Questions over North Korea’s nuclear capabilities have again skyrocketed into the headlines—not because of another threat by Pyongyang but instead by a U.S. intelligence assessment.
The existence of a new classified Defense Intelligence Agency (DIA) report was disclosed during a congressional hearing by Representative Doug Lamborn (R–CO). According to Lamborn, “DIA assesses with moderate confidence [North Korea] has nuclear weapons capable of delivery by ballistic missiles. However, the reliability will be low.” It is unknown if the report is based on newly acquired information or is a reassessment of existing intelligence.
The single leaked sentence actually appears consistent with previous DIA assessments. In March 2011, DIA director Lieutenant General Ronald Burgess testified that North Korea “may now have several plutonium-based nuclear warheads that it can deliver by ballistic missiles and aircraft as well as unconventional means.”
It is not known if the new DIA report reflects the consensus of the U.S. intelligence community. Testimony by Director of National Intelligence James Clapper in 2011 and 2013 was less definitive in assessing North Korea’s ability to weaponize, miniaturize, and integrate nuclear weapons onto missiles.
In recent months, Pyongyang has gone far beyond DIA’s assessment by repeatedly asserting that it has miniaturized and diversified (suggesting both plutonium- and uranium-based weapons) warheads that can already strike the United States. In December 2012, North Korea successfully placed a satellite into orbit using a long-range Taepo Dong missile. That is the same technology needed to put a warhead anywhere on earth.
Rather than parsing the wording of a single sentence from a U.S. intelligence report, however, Washington should focus on the very real threat that North Korea’s nuclear weapons and missiles pose to the U.S. The threat has long been known. In 2001, the U.S. intelligence community warned that “before 2015” the U.S. would face a North Korean ICBM threat.

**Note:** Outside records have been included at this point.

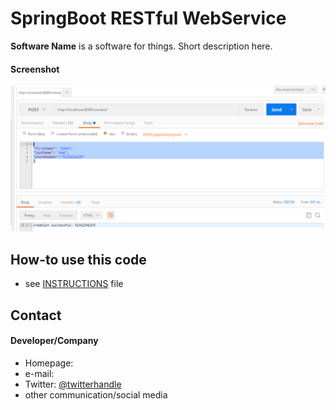 SpringBoot RESTful WebService  
==============================
**Software Name** is a software for things. Short description here.

#### Screenshot
![Screenshot software](https://github.com/ramidi45/Spring-Boot-Rest-WebService-MySql/blob/master/post.PNG "screenshot software")

## How-to use this code
* see [INSTRUCTIONS](https://github.com/username/sw-name/blob/master/INSTRUCTIONS.md) file

## Contact
#### Developer/Company
* Homepage: 
* e-mail: 
* Twitter: [@twitterhandle](https://twitter.com/twitterhandle "twitterhandle on twitter")
* other communication/social media


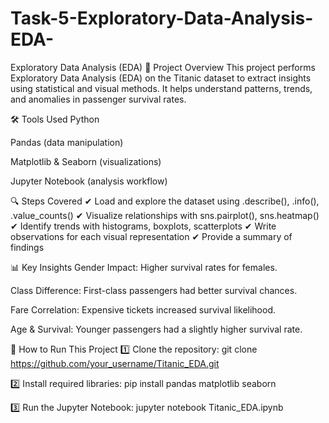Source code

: # Task-5-Exploratory-Data-Analysis-EDA-

Exploratory Data Analysis (EDA)
📌 Project Overview
This project performs Exploratory Data Analysis (EDA) on the Titanic dataset to extract insights using statistical and visual methods. It helps understand patterns, trends, and anomalies in passenger survival rates.

🛠 Tools Used
Python

Pandas (data manipulation)

Matplotlib & Seaborn (visualizations)

Jupyter Notebook (analysis workflow)

🔍 Steps Covered
✔ Load and explore the dataset using .describe(), .info(), .value_counts() ✔ Visualize relationships with sns.pairplot(), sns.heatmap() ✔ Identify trends with histograms, boxplots, scatterplots ✔ Write observations for each visual representation ✔ Provide a summary of findings

📊 Key Insights
Gender Impact: Higher survival rates for females.

Class Difference: First-class passengers had better survival chances.

Fare Correlation: Expensive tickets increased survival likelihood.

Age & Survival: Younger passengers had a slightly higher survival rate.

🚀 How to Run This Project
1️⃣ Clone the repository:
git clone https://github.com/your_username/Titanic_EDA.git

2️⃣ Install required libraries:
pip install pandas matplotlib seaborn

3️⃣ Run the Jupyter Notebook:
jupyter notebook Titanic_EDA.ipynb



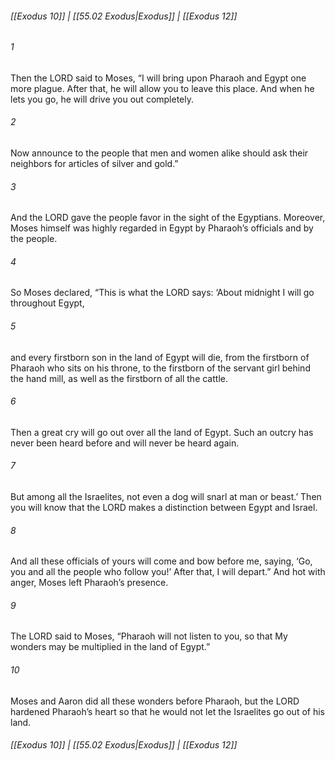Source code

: 
###### [[Exodus 10]] | [[55.02 Exodus|Exodus]] | [[Exodus 12]]

###### 1
Then the LORD said to Moses, “I will bring upon Pharaoh and Egypt one more plague. After that, he will allow you to leave this place. And when he lets you go, he will drive you out completely.
###### 2
Now announce to the people that men and women alike should ask their neighbors for articles of silver and gold.”
###### 3
And the LORD gave the people favor in the sight of the Egyptians. Moreover, Moses himself was highly regarded in Egypt by Pharaoh’s officials and by the people.
###### 4
So Moses declared, “This is what the LORD says: ‘About midnight I will go throughout Egypt,
###### 5
and every firstborn son in the land of Egypt will die, from the firstborn of Pharaoh who sits on his throne, to the firstborn of the servant girl behind the hand mill, as well as the firstborn of all the cattle.
###### 6
Then a great cry will go out over all the land of Egypt. Such an outcry has never been heard before and will never be heard again.
###### 7
But among all the Israelites, not even a dog will snarl at man or beast.’ Then you will know that the LORD makes a distinction between Egypt and Israel.
###### 8
And all these officials of yours will come and bow before me, saying, ‘Go, you and all the people who follow you!’ After that, I will depart.” And hot with anger, Moses left Pharaoh’s presence.
###### 9
The LORD said to Moses, “Pharaoh will not listen to you, so that My wonders may be multiplied in the land of Egypt.”
###### 10
Moses and Aaron did all these wonders before Pharaoh, but the LORD hardened Pharaoh’s heart so that he would not let the Israelites go out of his land.

###### [[Exodus 10]] | [[55.02 Exodus|Exodus]] | [[Exodus 12]]
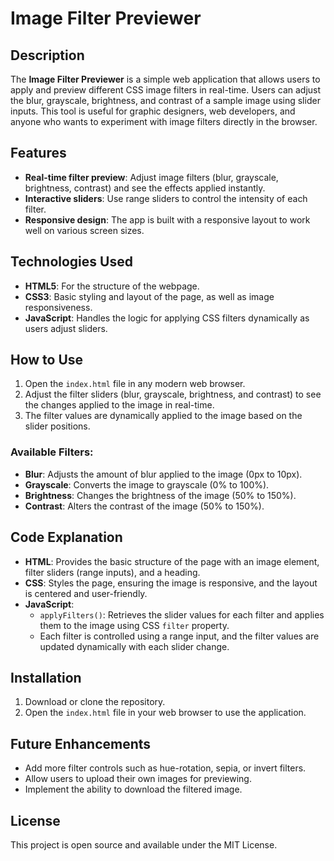 # Image Filter Previewer

## Description
The **Image Filter Previewer** is a simple web application that allows users to apply and preview different CSS image filters in real-time. Users can adjust the blur, grayscale, brightness, and contrast of a sample image using slider inputs. This tool is useful for graphic designers, web developers, and anyone who wants to experiment with image filters directly in the browser.

## Features
- **Real-time filter preview**: Adjust image filters (blur, grayscale, brightness, contrast) and see the effects applied instantly.
- **Interactive sliders**: Use range sliders to control the intensity of each filter.
- **Responsive design**: The app is built with a responsive layout to work well on various screen sizes.

## Technologies Used
- **HTML5**: For the structure of the webpage.
- **CSS3**: Basic styling and layout of the page, as well as image responsiveness.
- **JavaScript**: Handles the logic for applying CSS filters dynamically as users adjust sliders.

## How to Use
1. Open the `index.html` file in any modern web browser.
2. Adjust the filter sliders (blur, grayscale, brightness, and contrast) to see the changes applied to the image in real-time.
3. The filter values are dynamically applied to the image based on the slider positions.

### Available Filters:
- **Blur**: Adjusts the amount of blur applied to the image (0px to 10px).
- **Grayscale**: Converts the image to grayscale (0% to 100%).
- **Brightness**: Changes the brightness of the image (50% to 150%).
- **Contrast**: Alters the contrast of the image (50% to 150%).

## Code Explanation
- **HTML**: Provides the basic structure of the page with an image element, filter sliders (range inputs), and a heading.
- **CSS**: Styles the page, ensuring the image is responsive, and the layout is centered and user-friendly.
- **JavaScript**: 
  - `applyFilters()`: Retrieves the slider values for each filter and applies them to the image using CSS `filter` property.
  - Each filter is controlled using a range input, and the filter values are updated dynamically with each slider change.

## Installation
1. Download or clone the repository.
2. Open the `index.html` file in your web browser to use the application.

## Future Enhancements
- Add more filter controls such as hue-rotation, sepia, or invert filters.
- Allow users to upload their own images for previewing.
- Implement the ability to download the filtered image.

## License
This project is open source and available under the MIT License.
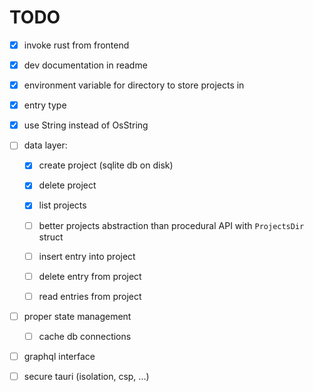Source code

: # TODO

* [x] invoke rust from frontend

* [x] dev documentation in readme

* [x] environment variable for directory to store projects in

* [x] entry type

* [x] use String instead of OsString

* [ ] data layer: 

  - [x] create project (sqlite db on disk)

  - [x] delete project  

  - [x] list projects  

  - [ ] better projects abstraction than procedural API with 
    `ProjectsDir` struct

  - [ ] insert entry into project

  - [ ] delete entry from project

  - [ ] read entries from project

* [ ] proper state management

  - [ ] cache db connections

* [ ] graphql interface
  
* [ ] secure tauri (isolation, csp, ...)
 
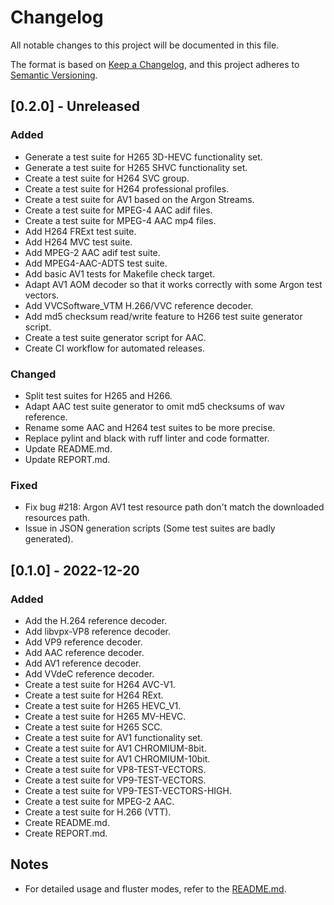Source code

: # Changelog

All notable changes to this project will be documented in this file.

The format is based on [Keep a Changelog](https://keepachangelog.com/en/1.1.0/),
and this project adheres to [Semantic Versioning](https://semver.org/spec/v2.0.0.html).

## [0.2.0] - Unreleased
### Added
- Generate a test suite for H265 3D-HEVC functionality set.
- Generate a test suite for H265 SHVC functionality set.
- Create a test suite for H264 SVC group.
- Create a test suite for H264 professional profiles.
- Create a test suite for AV1 based on the Argon Streams.
- Create a test suite for MPEG-4 AAC adif files.
- Create a test suite for MPEG-4 AAC mp4 files.
- Add H264 FRExt test suite.
- Add H264 MVC test suite.
- Add MPEG-2 AAC adif test suite.
- Add MPEG4-AAC-ADTS test suite.
- Add basic AV1 tests for Makefile check target.
- Adapt AV1 AOM decoder so that it works correctly with some Argon test vectors.
- Add VVCSoftware_VTM H.266/VVC reference decoder.
- Add md5 checksum read/write feature to H266 test suite generator script.
- Create a test suite generator script for AAC.
- Create CI workflow for automated releases.

### Changed
- Split test suites for H265 and H266.
- Adapt AAC test suite generator to omit md5 checksums of wav reference.
- Rename some AAC and H264 test suites to be more precise.
- Replace pylint and black with ruff linter and code formatter.
- Update README.md.
- Update REPORT.md.

### Fixed
- Fix bug #218: Argon AV1 test resource path don't match the downloaded resources path.
- Issue in JSON generation scripts (Some test suites are badly generated).

## [0.1.0] - 2022-12-20
### Added
- Add the H.264 reference decoder.
- Add libvpx-VP8 reference decoder.
- Add VP9 reference decoder.
- Add AAC reference decoder.
- Add AV1 reference decoder.
- Add VVdeC reference decoder.
- Create a test suite for H264 AVC-V1.
- Create a test suite for H264 RExt.
- Create a test suite for H265 HEVC_V1.
- Create a test suite for H265 MV-HEVC.
- Create a test suite for H265 SCC.
- Create a test suite for AV1 functionality set.
- Create a test suite for AV1 CHROMIUM-8bit.
- Create a test suite for AV1 CHROMIUM-10bit.
- Create a test suite for VP8-TEST-VECTORS.
- Create a test suite for VP9-TEST-VECTORS.
- Create a test suite for VP9-TEST-VECTORS-HIGH.
- Create a test suite for MPEG-2 AAC.
- Create a test suite for H.266 (VTT).
- Create README.md.
- Create REPORT.md.

## Notes
- For detailed usage and fluster modes, refer to the [README.md](README.md).
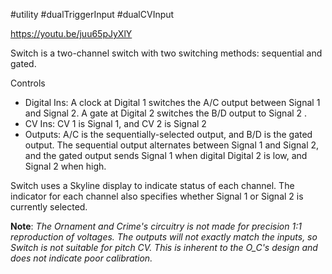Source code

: #utility #dualTriggerInput #dualCVInput 

https://youtu.be/juu65pJyXlY

Switch is a two-channel switch with two switching methods: sequential and gated.

Controls
* Digital Ins: A clock at Digital 1 switches the A/C output between Signal 1 and Signal 2. A gate at Digital 2 switches the B/D output to Signal 2 .
* CV Ins: CV 1 is Signal 1, and CV 2 is Signal 2
* Outputs: A/C is the sequentially-selected output, and B/D is the gated output. The sequential output alternates between Signal 1 and Signal 2, and the gated output sends Signal 1 when digital Digital 2 is low, and Signal 2 when high.

Switch uses a Skyline display to indicate status of each channel. The indicator for each channel also specifies whether Signal 1 or Signal 2 is currently selected.

**Note**: _The Ornament and Crime's circuitry is not made for precision 1:1 reproduction of voltages. The outputs will not exactly match the inputs, so Switch is not suitable for pitch CV. This is inherent to the O_C's design and does not indicate poor calibration._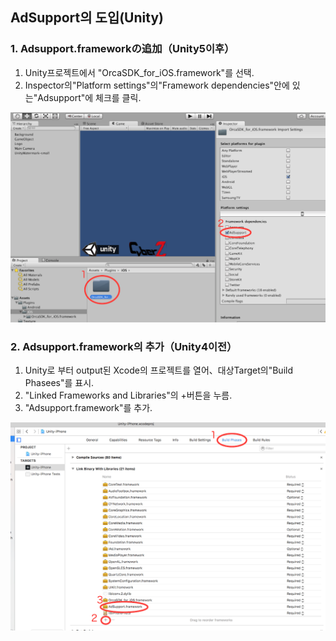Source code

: ## AdSupport의 도입(Unity)


### 1. Adsupport.frameworkの追加（Unity5이후）
1. Unity프로젝트에서 "OrcaSDK_for_iOS.framework"를 선택.
2. Inspector의"Platform settings"의"Framework dependencies"안에 있는"Adsupport"에 체크를 클릭.

![adsupport01](./img01.png)


### 2. Adsupport.framework의 추가（Unity4이전）

1. Unity로 부터 output된 Xcode의 프로젝트를 열어、대상Target의"Build Phasees"를 표시.
2. "Linked Frameworks and Libraries"의 +버튼을 누름.
3. "Adsupport.framework"를 추가.

![adsupport02](./img02.png)
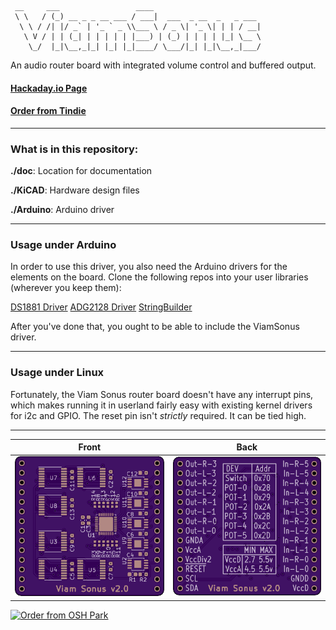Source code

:      __     ___                 ____                        
     \ \   / (_) __ _ _ __ ___ / ___|  ___  _ __  _   _ ___
      \ \ / /| |/ _` | '_ ` _ \\___ \ / _ \| '_ \| | | / __|
       \ V / | | (_| | | | | | |___) | (_) | | | | |_| \__ \
        \_/  |_|\__,_|_| |_| |_|____/ \___/|_| |_|\__,_|___/


An audio router board with integrated volume control and buffered output.

#### [Hackaday.io Page](https://hackaday.io/project/168501-viam-sonus-20)

#### [Order from Tindie](https://www.tindie.com/products/18586/)

------------------------

### What is in this repository:

**./doc**:  Location for documentation

**./KiCAD**:  Hardware design files

**./Arduino**:  Arduino driver

------------------------

### Usage under Arduino

In order to use this driver, you also need the Arduino drivers for the elements on the board. Clone the following repos into your user libraries (wherever you keep them):

[DS1881 Driver](https://github.com/jspark311/DS1881-Breakout/tree/master/Arduino)
[ADG2128 Driver](https://github.com/jspark311/ADG2128-Breakout/tree/master/Arduino)
[StringBuilder](https://github.com/jspark311/CppPotpourri)

After you've done that, you ought to be able to include the ViamSonus driver.

------------------------

### Usage under Linux

Fortunately, the Viam Sonus router board doesn't have any interrupt pins, which makes running it in userland fairly easy with existing kernel drivers for i2c and GPIO. The reset pin isn't _strictly_ required. It can be tied high.

------------------------

Front | Back
:-------:|:------:
![Front](osh-render-front.png)  | ![Back](osh-render-back.png)

[<img src="https://oshpark.com/assets/badge-5b7ec47045b78aef6eb9d83b3bac6b1920de805e9a0c227658eac6e19a045b9c.png" alt="Order from OSH Park">](https://oshpark.com/shared_projects/njoN7jnq)
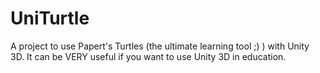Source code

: # UniTurtle
A project to use Papert's Turtles (the ultimate learning tool ;) ) with Unity 3D. It can be VERY useful if you want to use Unity 3D in education.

Bruce Bennett, a defense analyst at Rand Corporation, told reporters, “We don’t know if North Korea can mount nuclear weapons on ballistic missiles, but there is a reasonable chance they can on at least their shorter-range missiles.”
North Korea became increasingly belligerent and threatening since its successful long-range missile and nuclear tests of December 2012 and February 2013. The Obama Administration belatedly acknowledged the North Korea missile threat by reversing a previous policy decision and adopting the Bush Administration plan to increase the number of Ground-Based Midcourse Defense interceptors to 44.
Within days, Pyongyang is expected to launch several Musudan intermediate-range ballistic missiles. The launch would be the first flight test of another North Korean missile as well as the first launch of a long-range missile from a mobile launcher. The Musudan is estimated to be able to reach U.S. bases in Okinawa and Guam.
The launch would again show North Korea’s defiance of U.N. Security Council resolutions and the necessity of a comprehensive, integrated missile defense system to protect the U.S. and its allies.